Task to carry out | Every line from the line containing "Wales, 01/08/2016: 3.4 -> 5.01" through the final line below is to be repeated exactly; no other line is.
%%
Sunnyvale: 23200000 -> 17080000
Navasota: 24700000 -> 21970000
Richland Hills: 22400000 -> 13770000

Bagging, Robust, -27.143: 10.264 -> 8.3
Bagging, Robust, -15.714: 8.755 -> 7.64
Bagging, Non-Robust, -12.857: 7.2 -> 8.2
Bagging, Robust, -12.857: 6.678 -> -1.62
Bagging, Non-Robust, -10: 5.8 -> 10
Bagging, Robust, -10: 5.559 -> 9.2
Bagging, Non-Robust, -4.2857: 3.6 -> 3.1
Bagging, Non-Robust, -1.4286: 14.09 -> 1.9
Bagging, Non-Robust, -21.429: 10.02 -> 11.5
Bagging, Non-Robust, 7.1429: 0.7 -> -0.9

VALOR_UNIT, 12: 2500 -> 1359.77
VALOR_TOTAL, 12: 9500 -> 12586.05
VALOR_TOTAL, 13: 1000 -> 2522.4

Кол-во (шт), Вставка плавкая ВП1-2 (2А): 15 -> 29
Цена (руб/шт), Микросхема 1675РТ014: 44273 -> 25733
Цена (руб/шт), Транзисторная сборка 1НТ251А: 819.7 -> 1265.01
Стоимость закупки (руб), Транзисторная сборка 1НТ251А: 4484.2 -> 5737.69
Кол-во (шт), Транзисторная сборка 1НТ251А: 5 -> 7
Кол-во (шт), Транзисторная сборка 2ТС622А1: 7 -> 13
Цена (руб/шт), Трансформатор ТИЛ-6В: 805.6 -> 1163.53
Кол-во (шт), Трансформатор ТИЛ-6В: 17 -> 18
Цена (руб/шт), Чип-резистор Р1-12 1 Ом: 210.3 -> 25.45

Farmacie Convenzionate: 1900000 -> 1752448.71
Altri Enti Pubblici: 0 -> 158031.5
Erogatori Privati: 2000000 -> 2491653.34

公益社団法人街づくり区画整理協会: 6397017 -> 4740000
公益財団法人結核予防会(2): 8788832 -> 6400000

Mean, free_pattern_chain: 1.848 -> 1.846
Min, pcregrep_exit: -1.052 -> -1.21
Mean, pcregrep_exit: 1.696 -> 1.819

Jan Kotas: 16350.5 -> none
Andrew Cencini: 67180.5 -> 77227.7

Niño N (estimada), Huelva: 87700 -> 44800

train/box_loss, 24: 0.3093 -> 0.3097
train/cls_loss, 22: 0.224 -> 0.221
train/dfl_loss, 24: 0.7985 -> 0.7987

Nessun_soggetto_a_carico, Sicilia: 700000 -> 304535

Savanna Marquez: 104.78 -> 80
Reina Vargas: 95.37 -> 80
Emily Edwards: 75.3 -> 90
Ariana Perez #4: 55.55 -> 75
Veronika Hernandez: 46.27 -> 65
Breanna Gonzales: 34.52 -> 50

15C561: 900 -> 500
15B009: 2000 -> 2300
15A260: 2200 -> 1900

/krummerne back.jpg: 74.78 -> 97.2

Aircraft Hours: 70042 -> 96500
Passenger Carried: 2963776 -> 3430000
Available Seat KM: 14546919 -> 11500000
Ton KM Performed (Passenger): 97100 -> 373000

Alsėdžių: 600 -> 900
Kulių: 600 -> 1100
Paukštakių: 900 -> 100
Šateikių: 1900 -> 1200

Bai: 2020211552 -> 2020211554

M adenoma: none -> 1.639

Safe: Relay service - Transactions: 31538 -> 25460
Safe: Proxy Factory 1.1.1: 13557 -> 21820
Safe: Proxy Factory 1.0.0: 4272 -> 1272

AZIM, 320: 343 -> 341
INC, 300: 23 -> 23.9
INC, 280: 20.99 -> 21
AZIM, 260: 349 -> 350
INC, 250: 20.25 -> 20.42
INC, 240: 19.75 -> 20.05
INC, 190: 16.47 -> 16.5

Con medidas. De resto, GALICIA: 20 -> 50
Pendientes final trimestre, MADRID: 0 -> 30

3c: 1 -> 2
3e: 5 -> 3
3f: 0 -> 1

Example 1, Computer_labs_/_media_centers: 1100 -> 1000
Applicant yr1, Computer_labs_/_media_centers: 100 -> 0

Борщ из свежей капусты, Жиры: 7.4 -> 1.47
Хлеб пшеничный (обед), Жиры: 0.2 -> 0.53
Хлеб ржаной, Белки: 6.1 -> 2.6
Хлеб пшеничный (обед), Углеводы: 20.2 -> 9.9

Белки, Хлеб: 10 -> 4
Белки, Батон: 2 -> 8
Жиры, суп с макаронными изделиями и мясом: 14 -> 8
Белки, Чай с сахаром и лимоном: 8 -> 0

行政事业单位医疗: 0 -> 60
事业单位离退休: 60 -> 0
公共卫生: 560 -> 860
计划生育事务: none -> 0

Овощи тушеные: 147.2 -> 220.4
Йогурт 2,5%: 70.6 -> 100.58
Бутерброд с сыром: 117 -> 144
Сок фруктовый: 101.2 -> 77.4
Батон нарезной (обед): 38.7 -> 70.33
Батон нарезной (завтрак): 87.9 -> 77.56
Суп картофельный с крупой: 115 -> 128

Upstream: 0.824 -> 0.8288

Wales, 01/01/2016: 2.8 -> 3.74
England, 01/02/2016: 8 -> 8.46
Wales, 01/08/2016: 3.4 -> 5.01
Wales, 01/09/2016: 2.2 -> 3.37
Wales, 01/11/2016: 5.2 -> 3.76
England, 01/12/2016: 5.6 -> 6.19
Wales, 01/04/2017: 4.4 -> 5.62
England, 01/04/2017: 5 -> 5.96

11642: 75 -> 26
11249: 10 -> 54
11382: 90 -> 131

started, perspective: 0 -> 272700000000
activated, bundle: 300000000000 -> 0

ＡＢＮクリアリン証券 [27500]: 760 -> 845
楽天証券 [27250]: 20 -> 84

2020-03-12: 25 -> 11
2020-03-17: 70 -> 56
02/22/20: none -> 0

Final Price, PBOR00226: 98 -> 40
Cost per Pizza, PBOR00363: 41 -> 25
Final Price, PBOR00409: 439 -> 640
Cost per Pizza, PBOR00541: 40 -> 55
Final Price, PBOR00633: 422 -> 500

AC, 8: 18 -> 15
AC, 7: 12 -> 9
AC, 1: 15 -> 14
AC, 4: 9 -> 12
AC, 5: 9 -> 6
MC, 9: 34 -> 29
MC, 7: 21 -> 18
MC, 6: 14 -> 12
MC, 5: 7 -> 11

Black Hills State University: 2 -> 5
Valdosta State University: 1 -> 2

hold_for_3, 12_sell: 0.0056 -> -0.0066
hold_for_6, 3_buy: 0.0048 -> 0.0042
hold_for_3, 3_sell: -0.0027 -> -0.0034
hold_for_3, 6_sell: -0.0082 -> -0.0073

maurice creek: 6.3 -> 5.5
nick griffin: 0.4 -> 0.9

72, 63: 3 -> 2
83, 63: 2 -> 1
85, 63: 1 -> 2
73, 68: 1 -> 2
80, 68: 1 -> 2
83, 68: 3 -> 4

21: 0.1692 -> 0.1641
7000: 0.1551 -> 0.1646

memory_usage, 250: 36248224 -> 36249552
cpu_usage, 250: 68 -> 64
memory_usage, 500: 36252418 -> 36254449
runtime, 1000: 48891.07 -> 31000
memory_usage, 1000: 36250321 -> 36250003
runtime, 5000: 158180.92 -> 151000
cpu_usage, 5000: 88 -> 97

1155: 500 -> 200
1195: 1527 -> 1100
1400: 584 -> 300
%%
Exercise answer |
Wales, 01/08/2016: 3.4 -> 5.01
Wales, 01/09/2016: 2.2 -> 3.37
Wales, 01/11/2016: 5.2 -> 3.76
England, 01/12/2016: 5.6 -> 6.19
Wales, 01/04/2017: 4.4 -> 5.62
England, 01/04/2017: 5 -> 5.96

11642: 75 -> 26
11249: 10 -> 54
11382: 90 -> 131

started, perspective: 0 -> 272700000000
activated, bundle: 300000000000 -> 0

ＡＢＮクリアリン証券 [27500]: 760 -> 845
楽天証券 [27250]: 20 -> 84

2020-03-12: 25 -> 11
2020-03-17: 70 -> 56
02/22/20: none -> 0

Final Price, PBOR00226: 98 -> 40
Cost per Pizza, PBOR00363: 41 -> 25
Final Price, PBOR00409: 439 -> 640
Cost per Pizza, PBOR00541: 40 -> 55
Final Price, PBOR00633: 422 -> 500

AC, 8: 18 -> 15
AC, 7: 12 -> 9
AC, 1: 15 -> 14
AC, 4: 9 -> 12
AC, 5: 9 -> 6
MC, 9: 34 -> 29
MC, 7: 21 -> 18
MC, 6: 14 -> 12
MC, 5: 7 -> 11

Black Hills State University: 2 -> 5
Valdosta State University: 1 -> 2

hold_for_3, 12_sell: 0.0056 -> -0.0066
hold_for_6, 3_buy: 0.0048 -> 0.0042
hold_for_3, 3_sell: -0.0027 -> -0.0034
hold_for_3, 6_sell: -0.0082 -> -0.0073

maurice creek: 6.3 -> 5.5
nick griffin: 0.4 -> 0.9

72, 63: 3 -> 2
83, 63: 2 -> 1
85, 63: 1 -> 2
73, 68: 1 -> 2
80, 68: 1 -> 2
83, 68: 3 -> 4

21: 0.1692 -> 0.1641
7000: 0.1551 -> 0.1646

memory_usage, 250: 36248224 -> 36249552
cpu_usage, 250: 68 -> 64
memory_usage, 500: 36252418 -> 36254449
runtime, 1000: 48891.07 -> 31000
memory_usage, 1000: 36250321 -> 36250003
runtime, 5000: 158180.92 -> 151000
cpu_usage, 5000: 88 -> 97

1155: 500 -> 200
1195: 1527 -> 1100
1400: 584 -> 300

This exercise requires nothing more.